Another big-ticket item was Yoshimoto Nara’s 2000 painting Little Thinker, which pictures a pensive child rendered in subdued tones. The appearance of this work by Nara followed the artist’s record-breaking sale of Knife Behind Back (2000) for $25 million at Sotheby’s in Hong Kong last month. Additionally, Nara’s upcoming retrospective at the Los Angeles County Museum of Art, slated to open in spring 2020, will travel to Shanghai’s Yuz Museum, the Guggenheim Bilbao in Spain, and an institution in Rotterdam. Estimated at $3.5 million–$4.5 million, Little Thinker sold for approximately $4 million.
“It’s been coming for a while that Nara was going to make big prices,” Engelen said. “It’s not a total surprise.”

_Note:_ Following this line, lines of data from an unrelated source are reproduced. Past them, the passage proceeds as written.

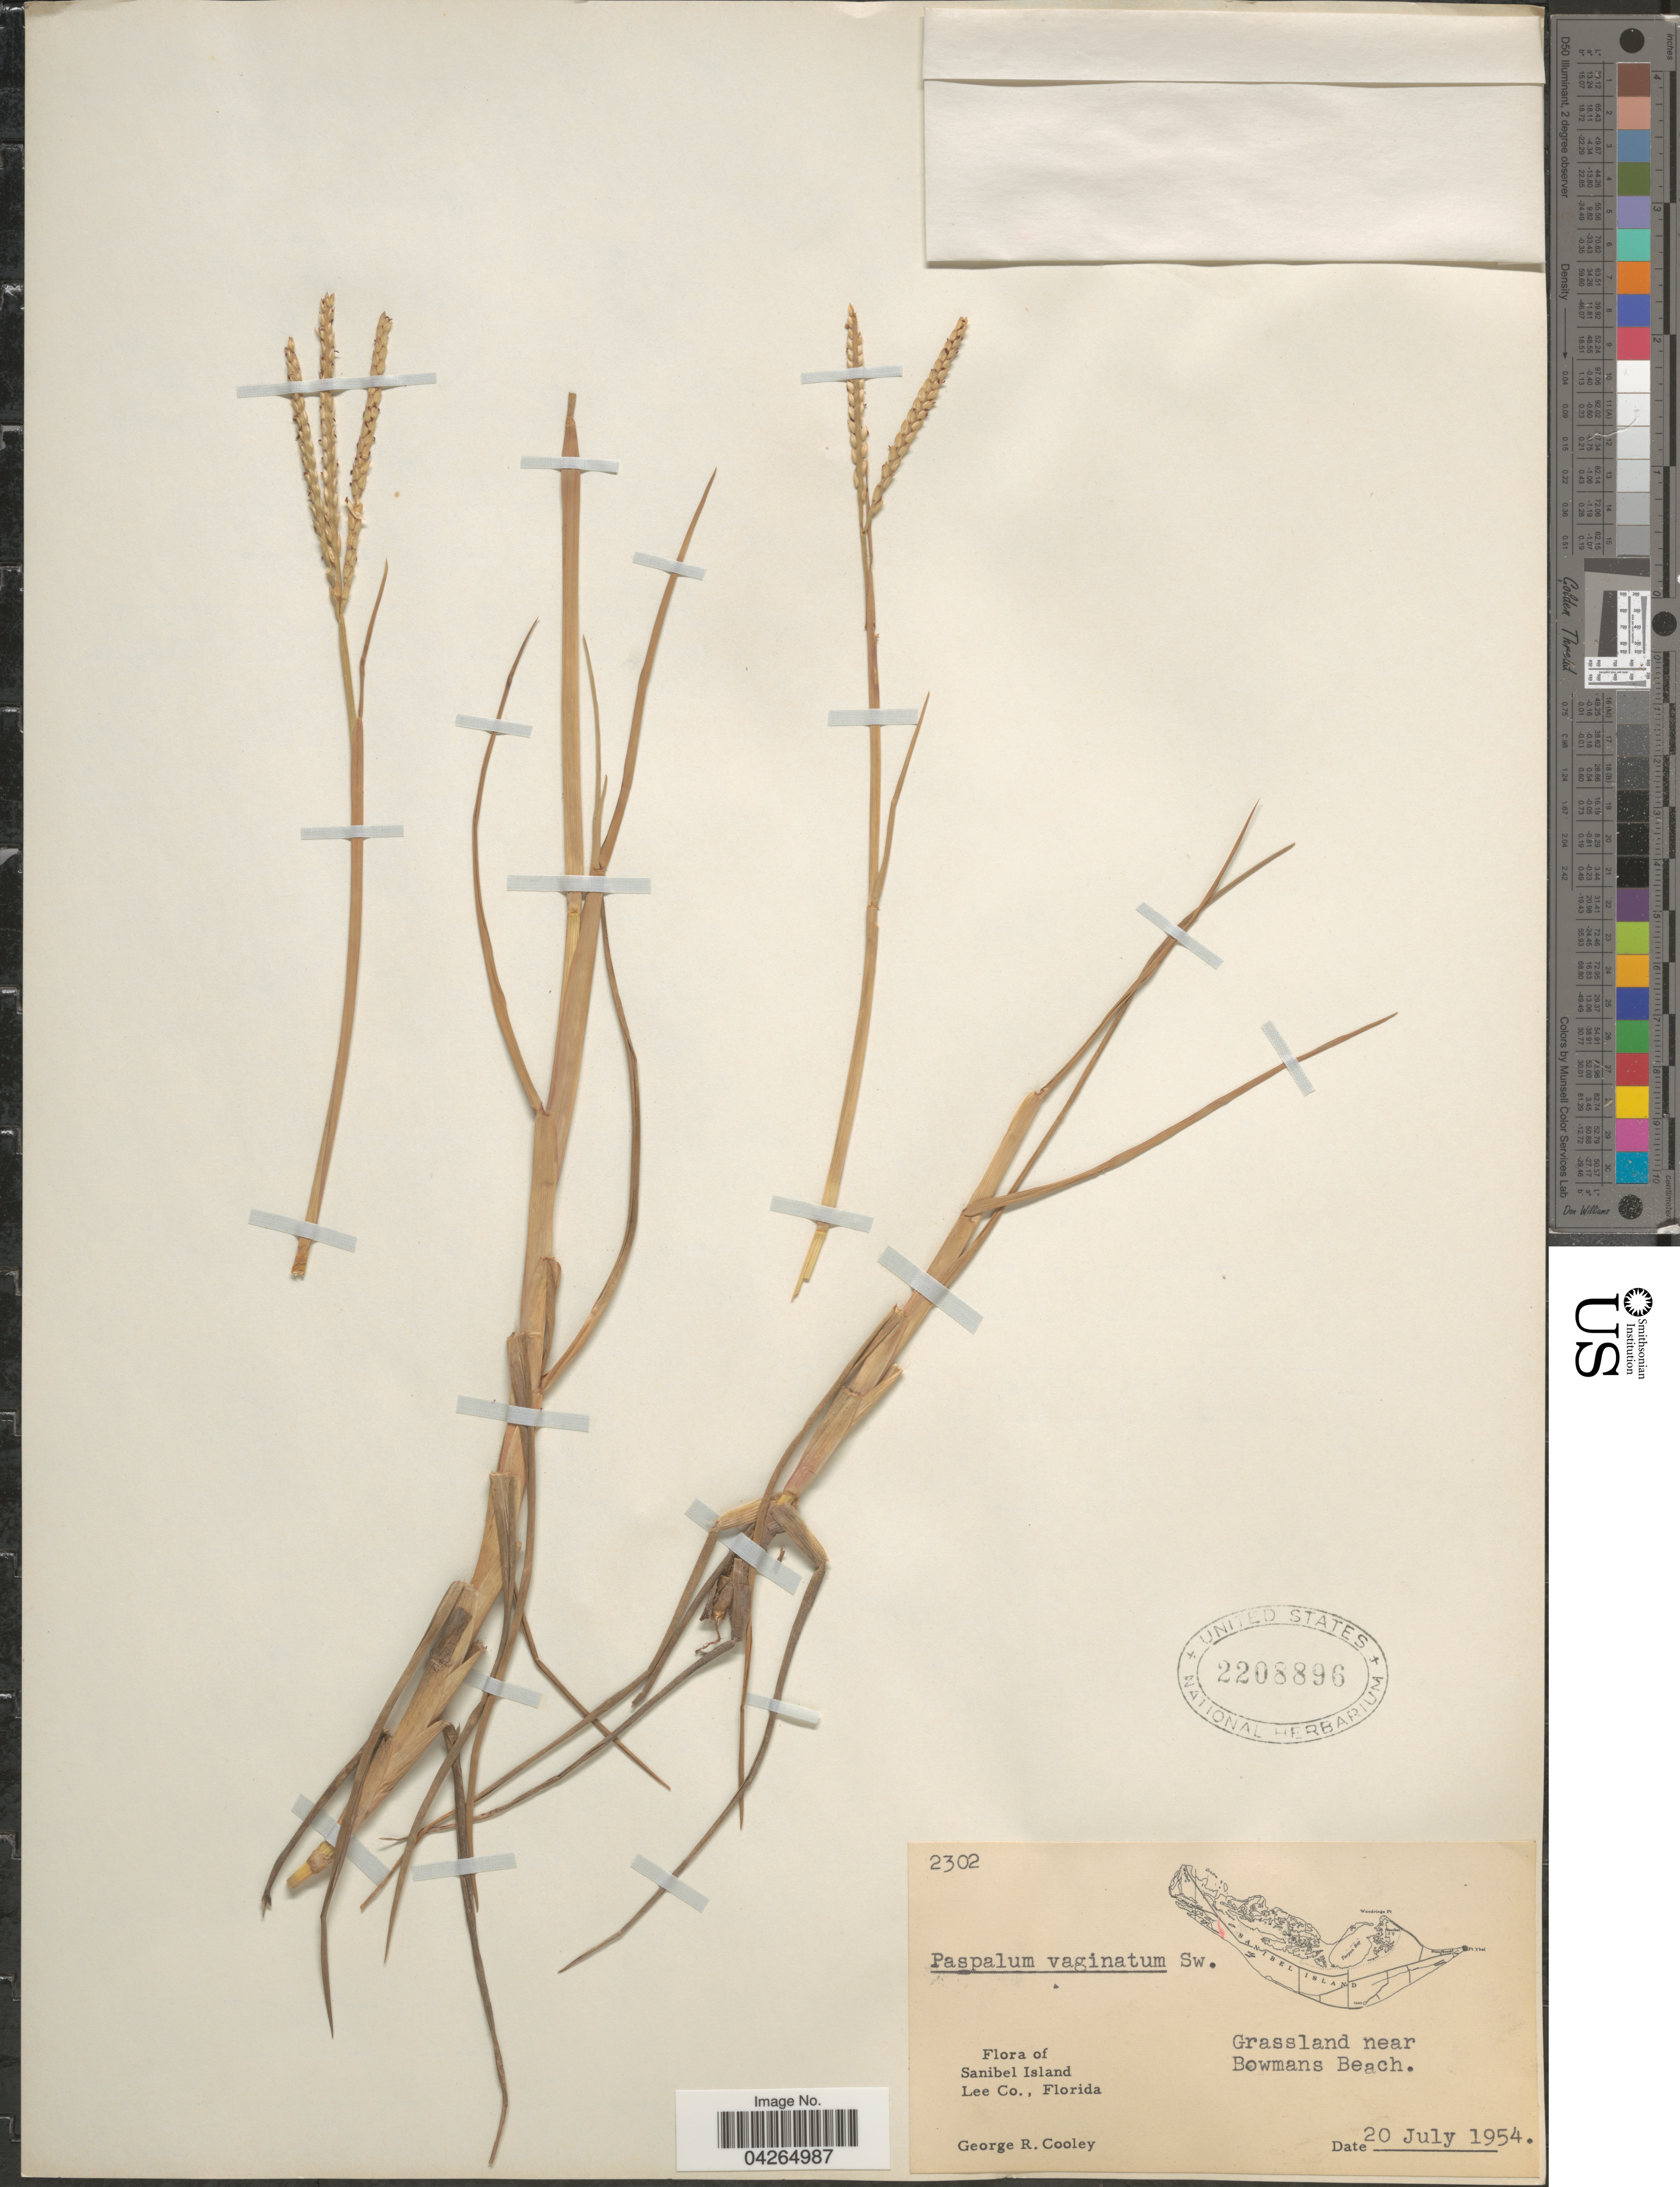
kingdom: Plantae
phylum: Tracheophyta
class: Liliopsida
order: Poales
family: Poaceae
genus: Paspalum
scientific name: Paspalum vaginatum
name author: Sw.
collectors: G. R. Cooley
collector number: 2302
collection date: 1954-07-20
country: United States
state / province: Florida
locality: Sanibel Island, Lee Co. Grassland near Bowmans Beach.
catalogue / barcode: US 2208896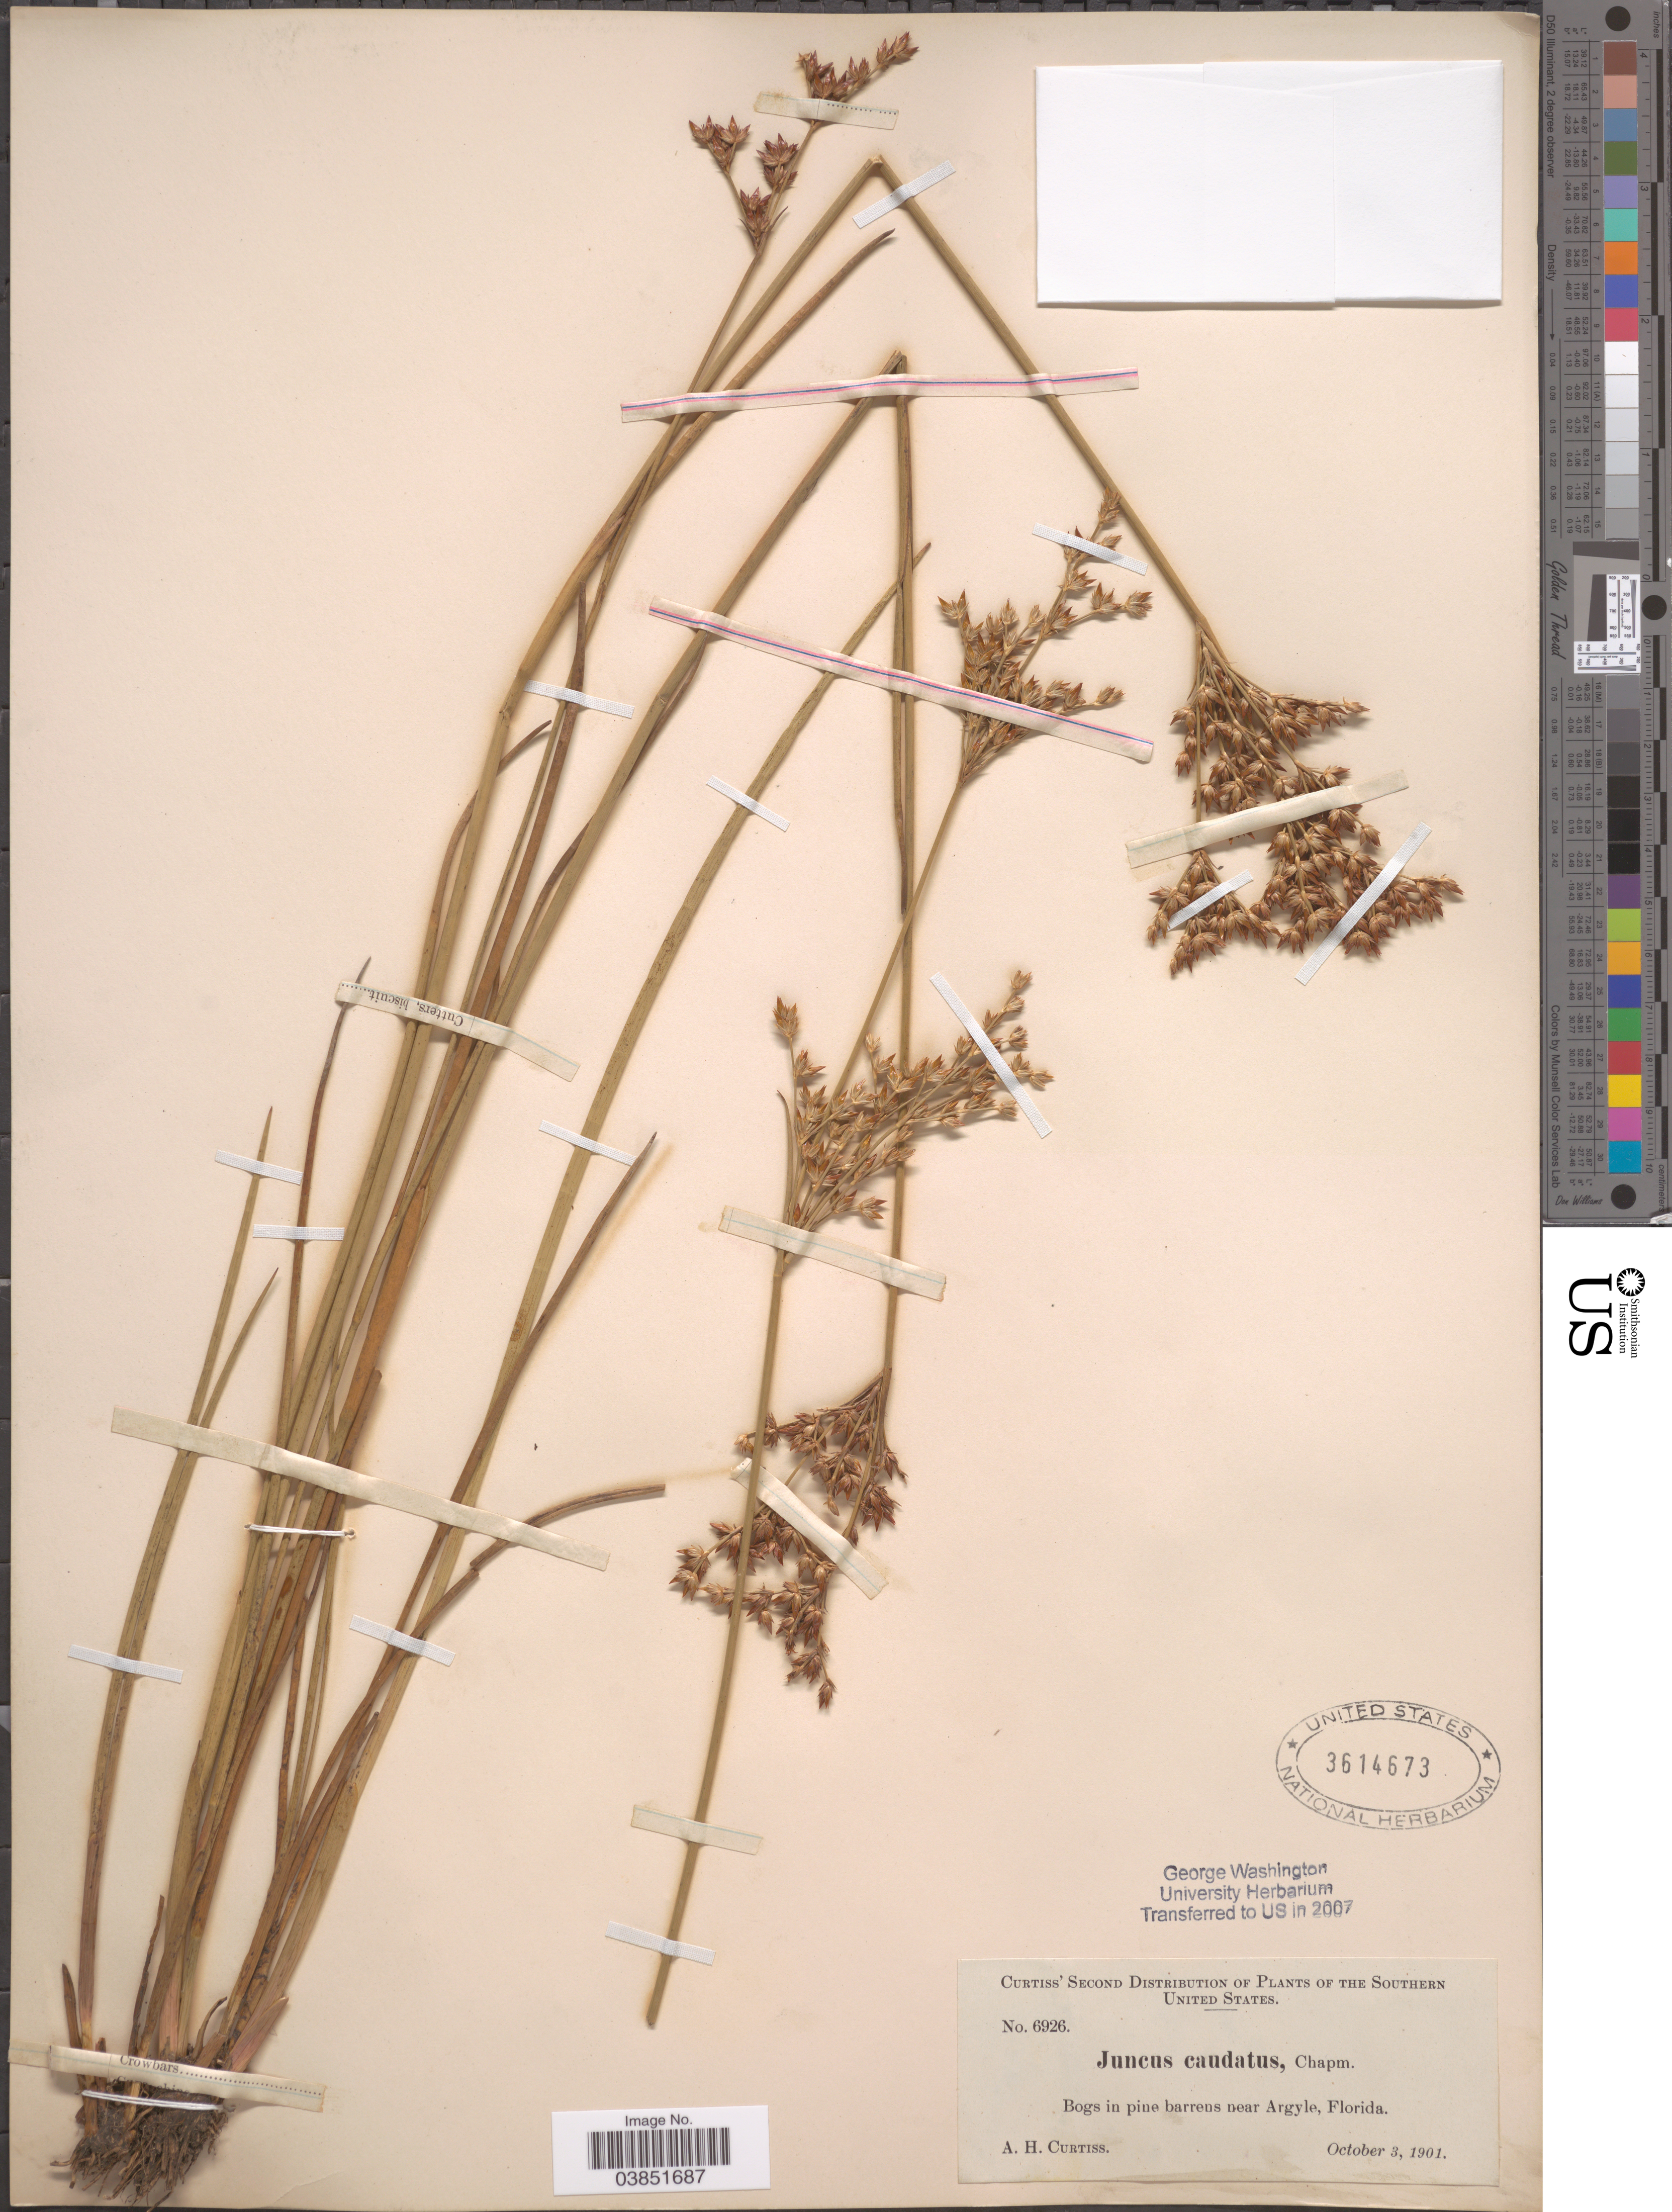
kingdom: Plantae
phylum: Tracheophyta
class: Liliopsida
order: Poales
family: Juncaceae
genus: Juncus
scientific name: Juncus caudatus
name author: Chapm.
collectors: A. H. Curtiss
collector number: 6926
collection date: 1901-10-03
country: United States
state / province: Florida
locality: The Southern United States. Near Argyle.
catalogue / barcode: US 3614673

Jeff Koons’s Hulk (Friends), 2004–12, a sculpture depicting a wrathful superhero with bulging muscles, along with some animal friends, carried an estimate between $3 million and $5 million along with a third-party guarantee. The work sold for firmly within that estimate, at $3.38 million.
For four years in a row, Phillips has set records for Carmen Herrera, the intrepid painter and sculptor who is now 104 years old. But that streak came to an end tonight, as her acrylic-on-wood work Amarillo “Uno” (1971) sold for $1.22 million, just under its low estimate of $1.3 million.
Other notable sales include James Rosenquist’s undulating Highway Temple (1979), which was purchased by dealer Thaddaeus Ropac for $740,000, and Norman Rockwell’s painting Before the Shot (1958), which sold for $4.7 million to a contemporary collector, according to Phillips chairman Cheyenne Westphal.
In remarks after the sale, Ed Dolman, CEO of Phillips, called the bidding “measured” but expressed that the “progression [from last year’s sale] is extremely encouraging.” He called the evening’s results “very solid and satisfactory” in the face of a shrinking market.
Tonight’s auction was the last major sale that will be held in Phillips’s current location before the house’s move to a brand new global headquarters at 432 Park Avenue.